Et une grande fierté : «Les JO? Comme pour les joueurs, pour les arbitres, c’est le graal. Je suis très, très contente de pouvoir vivre cela. D’être là sur le terrain avec les plus grandes équipes de volley de la planète.»

À Paris, elle est marqueur, c’est-à-dire qu’elle s’occupe principalement de la feuille de match : «On note tout ce qu’il se passe dans le match. On attribue les points, on note les éventuels cartons, on vérifie les six de départ, les changements de libéro, enregistrer les demandes de challenge vidéo…» Avec une petite contrainte supplémentaire : «Habituellement, on travaille avec un logiciel italien. Mais la fédé internationale a changé d’opérateur et c’est désormais un logiciel polonais qui est compatible avec le système Hawk-Eye. On a fait quelques tests l’année passée. Ils se ressemblent tous, mais il faut s’y habituer.»

Toujours sur son petit nuage

Après avoir officié l’an passé sur les finales de championnat d’Europe juniors, des rencontres de Silver et Golden Ligue ou encore sur des matches de poule en Ligue des champions, Carole Hepp, fonctionnaire aux impôts dans le civil, franchit un nouveau cap dans sa carrière arbitrale : «Il n’y a que 16 arbitres et c’est une fois tous les quatre ans.

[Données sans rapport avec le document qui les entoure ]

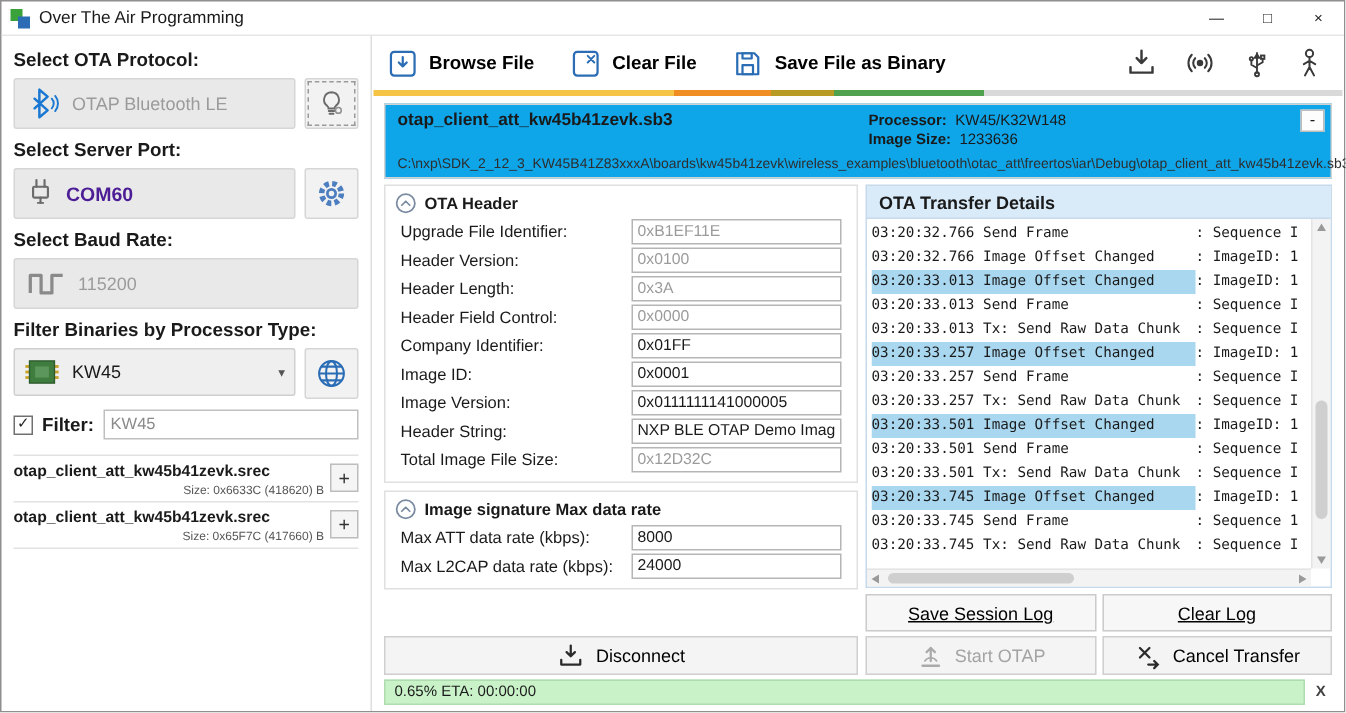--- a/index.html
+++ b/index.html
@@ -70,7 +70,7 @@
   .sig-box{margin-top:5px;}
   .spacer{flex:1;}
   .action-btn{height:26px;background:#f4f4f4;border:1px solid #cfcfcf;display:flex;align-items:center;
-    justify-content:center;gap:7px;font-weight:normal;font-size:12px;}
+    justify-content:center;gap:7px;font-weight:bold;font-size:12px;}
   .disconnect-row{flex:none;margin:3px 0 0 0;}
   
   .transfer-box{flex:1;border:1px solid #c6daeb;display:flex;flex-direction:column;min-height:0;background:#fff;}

C’est vraiment génial d’en faire partie. Bien sûr, quand j’ai commencé ma carrière, j’en rêvais. Mais j’étais assez réaliste pour savoir à quel point ce serait compliqué.»

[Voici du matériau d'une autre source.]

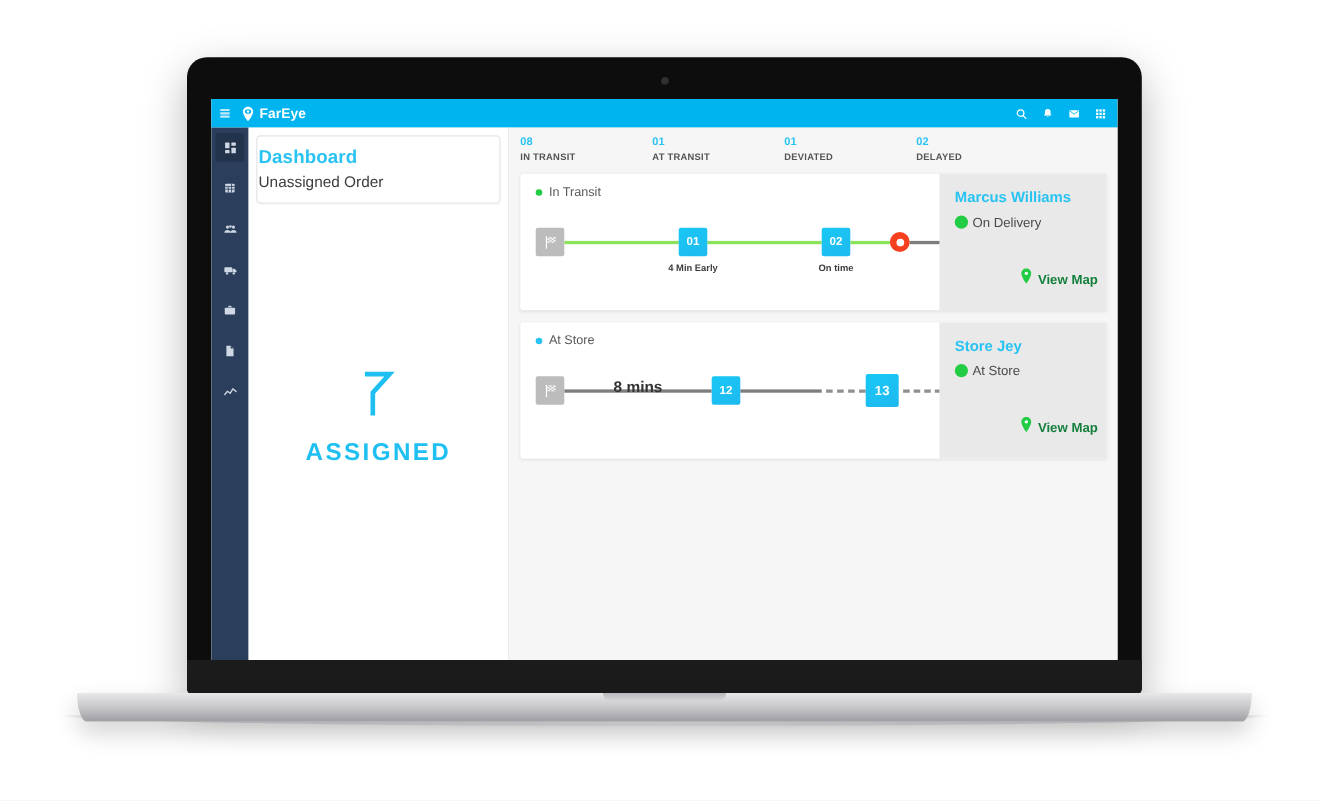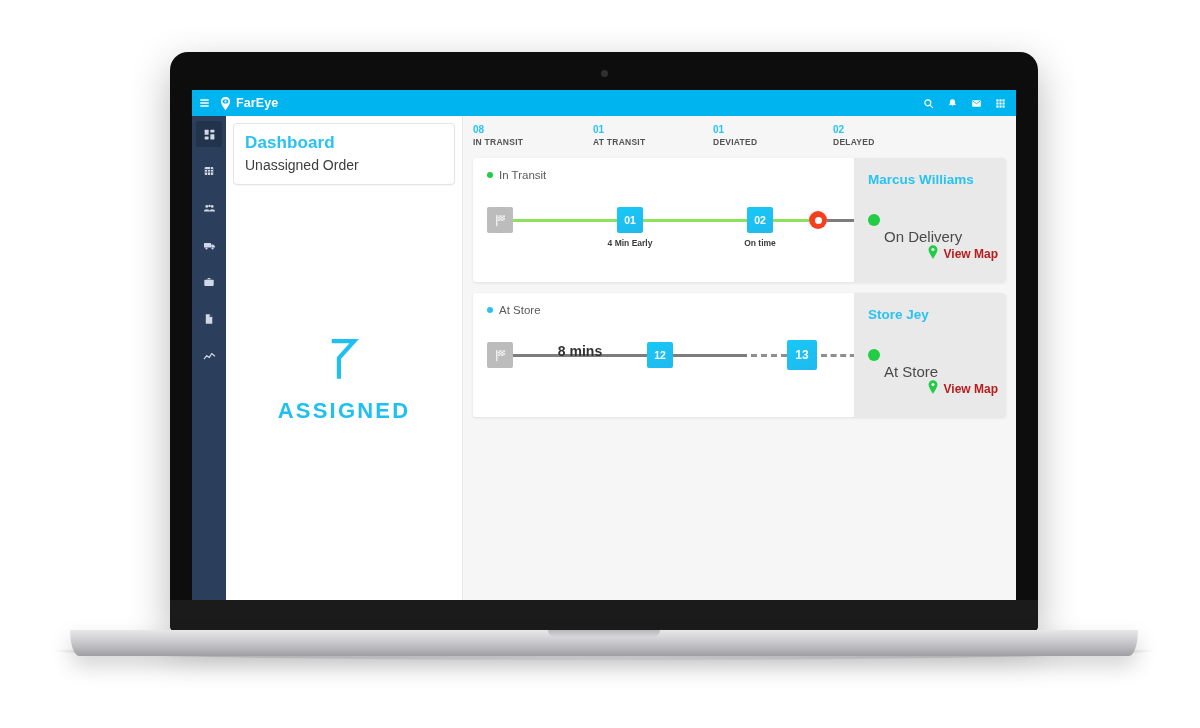--- a/index.html
+++ b/index.html
@@ -107,7 +107,7 @@
   }
   #dashboard-card {
     border:1px solid #e3e4e6; border-radius:4px;
-    background:#fff; padding:9px 11px 11px 11px;
+    background:#fff; padding:9px 11px 11px 1px;
     box-shadow: 0 1px 2px rgba(0,0,0,.04);
   }
   #dashboard-title { color:#29c3f2; font-size:17px; font-weight:700; letter-spacing:.1px; }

Vue sur place, Carole Hepp n’était pas descendue de son nuage : «C’est magique. Je ne pensais pas qu’il y aurait autant de monde. Même pour les préliminaires, c’était plein. Il y a un match avec des Kényanes, qui n’avaient aucune chance. Mais elles s’encourageaient sur chaque point. Et tout le monde était derrière elle. C’était incroyable!» Et de s’extasier devant les lieux de ces Jeux : «Les Jeux sont très bien faits. Les sites en plein Paris, le Grand Palais, la Concorde, c’est magnifique.»

Et elle a pris un abonnement avec Paris. En effet, outre les Jeux olympiques, elle a également été retenue pour les Jeux paralympiques. Pour lesquels elle avait aussi postulé : «Je serai aussi marqueur. Je ne savais pas si je serais retenue pour l’un ou l’autre. Lors de l’entretien, j’avais bien sûr expliqué que je préférais aller sur les JO. Mais que si jamais ils avaient du mal à trouver du monde pour le volley assis, je pouvais me rendre disponible. J’ai été retenue pour faire les deux. On est quelques-uns dans ce cas-là.» Pour être prête, elle a suivi une formation spécifique : «On a suivi une formation en ligne où on nous a expliqué les différences de règles. On nous a également avertis sur le fait de ne pas être trop choqués quand les joueurs enlevaient leurs prothèses. Et puis la fédé voulait que tout le monde puisse participer une fois à une compétition de volley assis. Avec, justement, le fameux logiciel polonais pour pouvoir aussi le tester. Donc j’étais au Super Six, à Nancy.»

Une promo grâce aux JO

Visiblement, Carole Hepp a tapé dans l’œil des superviseurs : «Lors du match France – Slovénie, il y avait plein de trucs à faire. Un responsable du logiciel à côté de moi me demande si j’avais une adresse mail. Je lui donne. Et un autre de la fédé internationale me demande si j’ai un compte e-learning. Il m’explique qu’il fallait que je regarde une vidéo, que je réponde à un questionnaire et après je passerai marqueur FIVB.» En clair, elle ferait partie d’un pool de marqueurs, appelés à participer aux plus grandes compétitions internationales. Et d’ici là, on attend de savoir si Carole Hepp officiera lors de la finale France – Pologne, demain. A priori, ses chances sont grandes!